◆ WORK INSTRUCTION ◆
The result must match the data exactly, line for line.

Transcribed page contents
════════════════════

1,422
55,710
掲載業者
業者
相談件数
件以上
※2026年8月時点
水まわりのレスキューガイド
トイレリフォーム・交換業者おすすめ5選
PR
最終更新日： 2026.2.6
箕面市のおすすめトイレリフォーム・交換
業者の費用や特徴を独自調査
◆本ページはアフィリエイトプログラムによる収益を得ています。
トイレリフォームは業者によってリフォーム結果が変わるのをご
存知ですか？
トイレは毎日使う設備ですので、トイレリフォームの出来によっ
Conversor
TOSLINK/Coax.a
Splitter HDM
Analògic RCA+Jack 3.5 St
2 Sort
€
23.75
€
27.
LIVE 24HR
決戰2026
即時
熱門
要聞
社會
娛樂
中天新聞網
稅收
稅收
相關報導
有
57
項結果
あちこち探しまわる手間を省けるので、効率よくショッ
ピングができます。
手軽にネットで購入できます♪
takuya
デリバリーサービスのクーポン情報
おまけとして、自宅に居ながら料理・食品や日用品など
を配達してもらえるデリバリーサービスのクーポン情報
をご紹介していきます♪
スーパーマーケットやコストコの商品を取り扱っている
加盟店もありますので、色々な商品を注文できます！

════════════════════

◆ SOLUTION FOR THIS PROBLEM ◆
1,422
55,710
掲載業者
業者
相談件数
件以上
※2026年8月時点
水まわりのレスキューガイド
トイレリフォーム・交換業者おすすめ5選
PR
最終更新日： 2026.2.6
箕面市のおすすめトイレリフォーム・交換
業者の費用や特徴を独自調査
◆本ページはアフィリエイトプログラムによる収益を得ています。
トイレリフォームは業者によってリフォーム結果が変わるのをご
存知ですか？
トイレは毎日使う設備ですので、トイレリフォームの出来によっ
Conversor
TOSLINK/Coax.a
Splitter HDM
Analògic RCA+Jack 3.5 St
2 Sort
€
23.75
€
27.
LIVE 24HR
決戰2026
即時
熱門
要聞
社會
娛樂
中天新聞網
稅收
稅收
相關報導
有
57
項結果
あちこち探しまわる手間を省けるので、効率よくショッ
ピングができます。
手軽にネットで購入できます♪
takuya
デリバリーサービスのクーポン情報
おまけとして、自宅に居ながら料理・食品や日用品など
を配達してもらえるデリバリーサービスのクーポン情報
をご紹介していきます♪
スーパーマーケットやコストコの商品を取り扱っている
加盟店もありますので、色々な商品を注文できます！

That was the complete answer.